Adults who are not U.S. citizens or permanent residents and want to fly to the U.S. on or after November 8 will have to be fully vaccinated, as per a new Presidential Proclamation signed by U.S. President Joe Biden. All foreigners traveling (those who are not U.S. citizens, immigrants, or green card holders) to the U.S. must be fully vaccinated and have a negative COVID-19 test. Vaccine passports are not being implemented, and the vetting process will be left up to the airline. “For purposes of entry into the United States, vaccines will be accepted that include the FDA approved or authorized and WHO Emergency Use Listed vaccines,” a senior administration official told reporters on a briefing call on Monday.
Covishield – a version of the Oxford/AstraZeneca vaccine manufactured in India – is on the WHO list, while the world health body is meeting on Tuesday to make a determination on whether to add another Indian vaccine, Covaxin by Bharat Biotech, to the list.
The proclamation, which also includes pre-travel testing specifications, has been expected for weeks. Additionally, it will harmonize disparate, country-specific rules. For some jurisdictions and countries, including India, Brazil, Ireland, the Schengen Area, South Africa, and the U.K., where entry into the U.S. has been the exception to the rule, it will mean a significant easing of restrictions.

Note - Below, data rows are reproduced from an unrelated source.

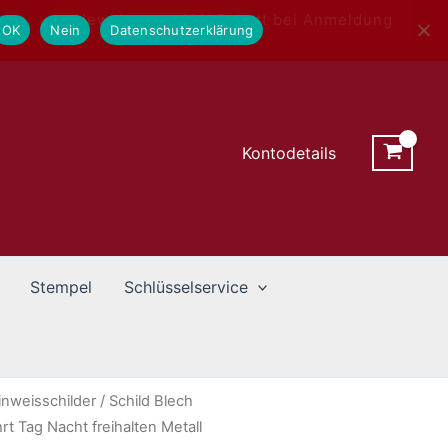
Newsletter - 10% Rabatt bei Anmeldung
OK
Nein
Datenschutzerklärung
Kontodetails
Stempel
Schlüsselservice
inweisschilder
/ Schild Blech
 Tag Nacht freihalten Metall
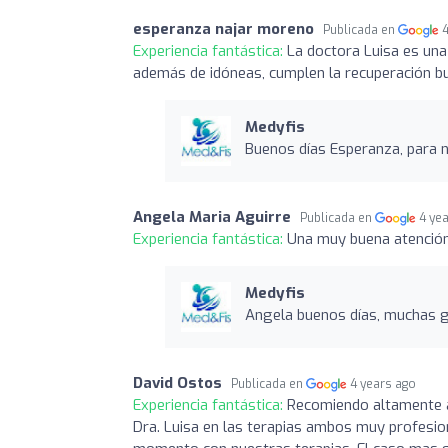
esperanza najar moreno
Publicada en
Experiencia fantástica:
La doctora Luisa es una
además de idóneas, cumplen la recuperación 
Medyfis
Buenos días Esperanza, para n
Angela Maria Aguirre
Publicada en
4 ye
Experiencia fantástica:
Una muy buena atención
Medyfis
Angela buenos días, muchas gr
David Ostos
Publicada en
4 years ago
Experiencia fantástica:
Recomiendo altamente a 
Dra. Luisa en las terapias ambos muy profesio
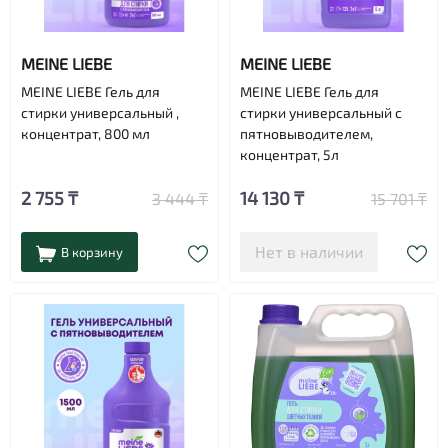
MEINE LIEBE
MEINE LIEBE
MEINE LIEBE Гель для
MEINE LIEBE Гель для
стирки универсальный ,
стирки универсальный с
концентрат, 800 мл
пятновыводителем,
концентрат, 5л
2 755 ₸
14 130 ₸
3 444 ₸
15 701 ₸
Нет в наличии
В корзину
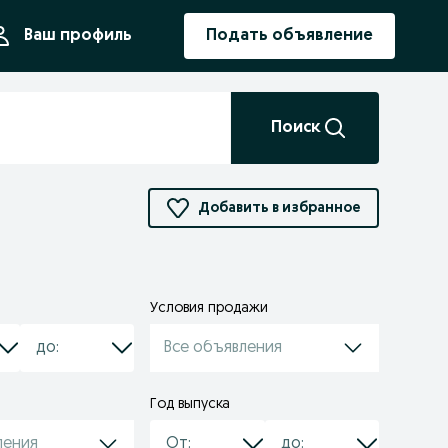
ния
Ваш профиль
Подать объявление
Поиск
Добавить в избранное
Условия продажи
Все объявления
Год выпуска
ления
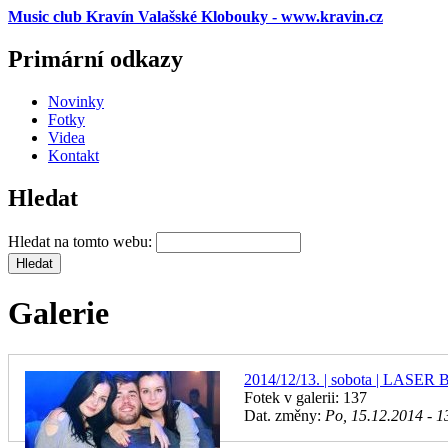
Music club Kravín Valašské Klobouky - www.kravin.cz
Primární odkazy
Novinky
Fotky
Videa
Kontakt
Hledat
Hledat na tomto webu:
Galerie
2014/12/13. | sobota | LAS
Fotek v galerii: 137
Dat. změny:
Po, 15.12.2014 - 1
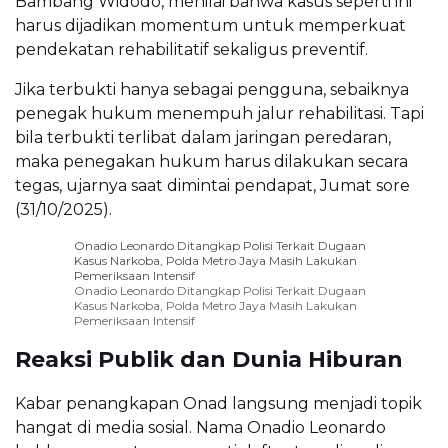
Bambang Widodo, menilai bahwa kasus seperti ini
harus dijadikan momentum untuk memperkuat
pendekatan rehabilitatif sekaligus preventif.
Jika terbukti hanya sebagai pengguna, sebaiknya
penegak hukum menempuh jalur rehabilitasi. Tapi
bila terbukti terlibat dalam jaringan peredaran,
maka penegakan hukum harus dilakukan secara
tegas, ujarnya saat dimintai pendapat, Jumat sore
(31/10/2025).
Onadio Leonardo Ditangkap Polisi Terkait Dugaan
Kasus Narkoba, Polda Metro Jaya Masih Lakukan
Pemeriksaan Intensif
Onadio Leonardo Ditangkap Polisi Terkait Dugaan
Kasus Narkoba, Polda Metro Jaya Masih Lakukan
Pemeriksaan Intensif
Reaksi Publik dan Dunia Hiburan
Kabar penangkapan Onad langsung menjadi topik
hangat di media sosial. Nama Onadio Leonardo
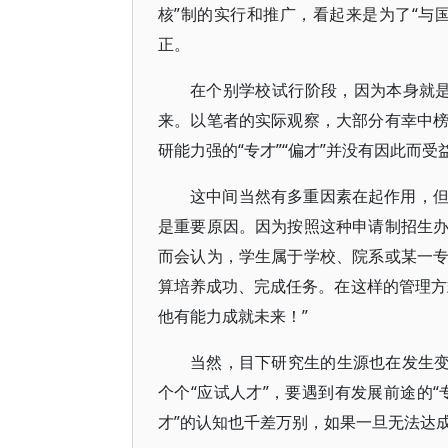
核”制的实行和推广，看起来是为了“与
正。
在个别学校试行阶段，因为本身就是
来。以笔者的实际观察，大部分有幸中
研能力强的“专才”“偏才”并没有因此而受
这中间当然有多重因素在起作用，
是重要原因。因为按照这种申请制招生
而会认为，学生属于学校、院系或某一
算培养成功、完成任务。在这样的管理方
他有能力成就未来！”
当然，目下研究生的生源也在发生变
个个“应试人才”，要遇到有发展前途的“
才”的认知也千差万别，如果一旦无法达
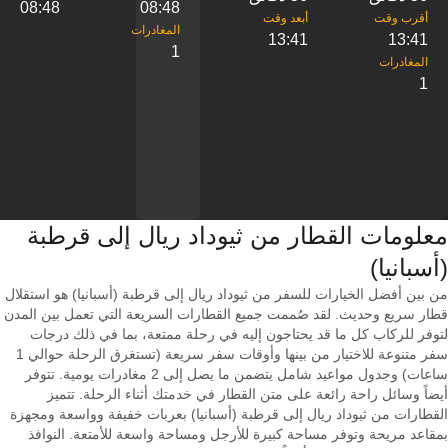
08:48
08:48
13:41
13:41
1
1
معلومات القطار من ‎ثيوداد ريال إلى ‎قرطبة
(أسبانيا)
من بين أفضل الخيارات للسفر من ثيوداد ريال إلى قرطبة (أسبانيا) هو استقلال
قطار سريع وحديث. لقد صُممت جميع القطارات السريعة التي تعمل بين المدن
لتوفر للركاب كل ما قد يحتاجون إليه في رحلة ممتعة، بما في ذلك درجات
سفر متنوعة للاختيار من بينها وأوقات سفر سريعة (تستغرق الرحلة حوالي 1
ساعات) وجدول مواعيد شامل يتضمن ما يصل إلى 2 مغادرات يومية. تتوفر
أيضاً وسائل راحة رائعة على متن القطار في خدمتك أثناء الرحلة. تتميز
القطارات من ثيوداد ريال إلى قرطبة (أسبانيا) بعربات خفيفة وواسعة ومجهزة
بمقاعد مريحة وتوفر مساحة كبيرة للأرجل ومساحة واسعة للأمتعة. النوافذ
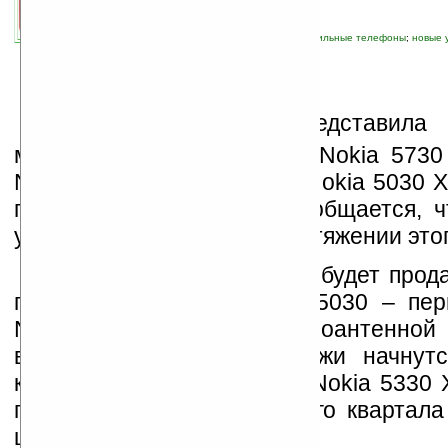
автор новости:
Роман Алексеев
связанные темы:
3G
;
Nokia
;
Symbian
;
мобильные телефоны
;
новые 
смартфоны
;
телефон
К
омпания Nokia представила
мобильных устройства — Nokia 5730 
Nokia 5330 XpressMusic и Nokia 5030 X
пресс-релизе компании сообщается, ч
устройства поступят на протяжении этог
Nokia 5730 XpressMusic будет прод
по цене 280 евро. Nokia 5030 – пе
Nokia со встроенной радиоантенной 
всего 40 евро, его продажи начнут
квартале текущего года. А Nokia 5330 
продаже появится с третьего квартала
цене 160 евро.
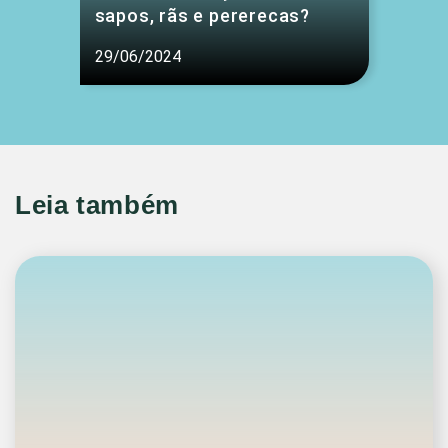
sapos, rãs e pererecas?
29/06/2024
Leia também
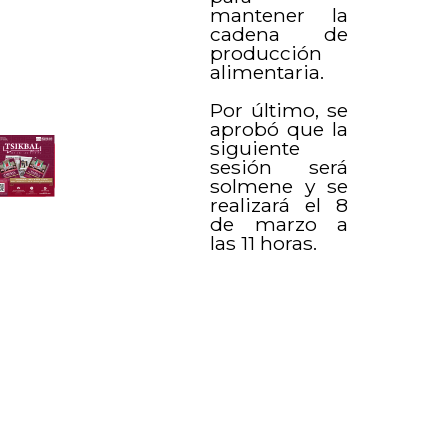
mantener la
cadena de
producción
alimentaria.
Por último, se
aprobó que la
siguiente
sesión será
solmene y se
realizará el 8
de marzo a
las 11 horas.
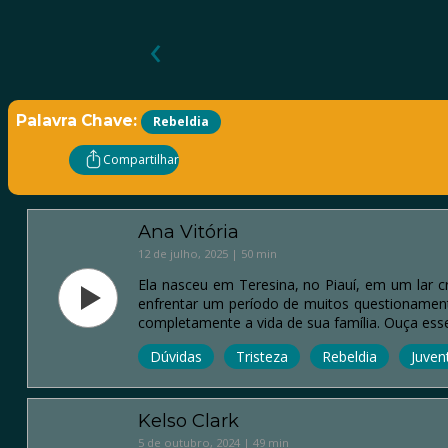
‹
Palavra Chave:
Rebeldia
Compartilhar
Ana Vitória
12 de julho, 2025 | 50 min
Ela nasceu em Teresina, no Piauí, em um lar c
enfrentar um período de muitos questionamen
completamente a vida de sua família. Ouça ess
Dúvidas
Tristeza
Rebeldia
Juven
Kelso Clark
5 de outubro, 2024 | 49 min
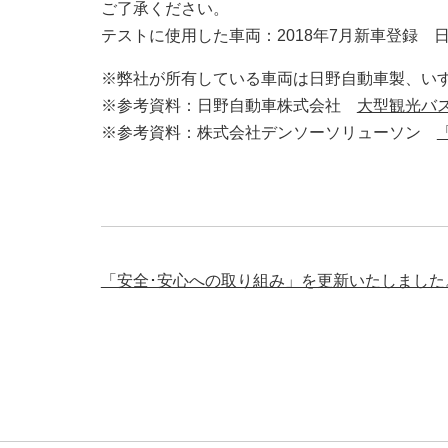
ご了承ください。
テストに使用した車両：2018年7月新車登録 
※弊社が所有している車両は日野自動車製、い
※参考資料：日野自動車株式会社
大型観光バ
※参考資料：株式会社デンソーソリューソン
「安全･安心への取り組み」を更新いたしました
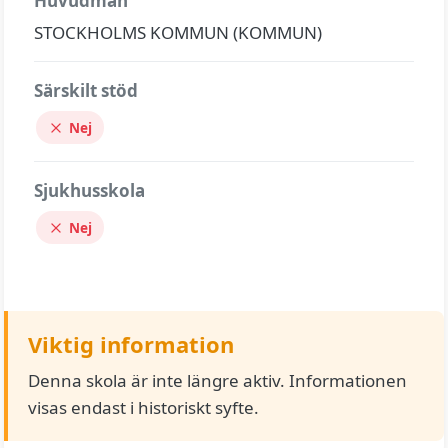
Huvudman
STOCKHOLMS KOMMUN (KOMMUN)
Särskilt stöd
Nej
Sjukhusskola
Nej
Viktig information
Denna skola är inte längre aktiv. Informationen
visas endast i historiskt syfte.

Who is exempt from the new vaccination rule
Children traveling under 18 are exempt from the entry requirement to be fully vaccinated, as many countries have not permitted children to get vaccines on the CDC list. Unvaccinated U.S. citizens and permanent residents (“green card” holders) will be required to show a negative test within a day of departure of their flights to the U.S., a senior administration official told reporters on a briefing call. Only a few exemptions will exist for non-U.S. citizens and residents, with most being barred from entry (these exempt individuals will also have to show a negative test taken one day prior to travel).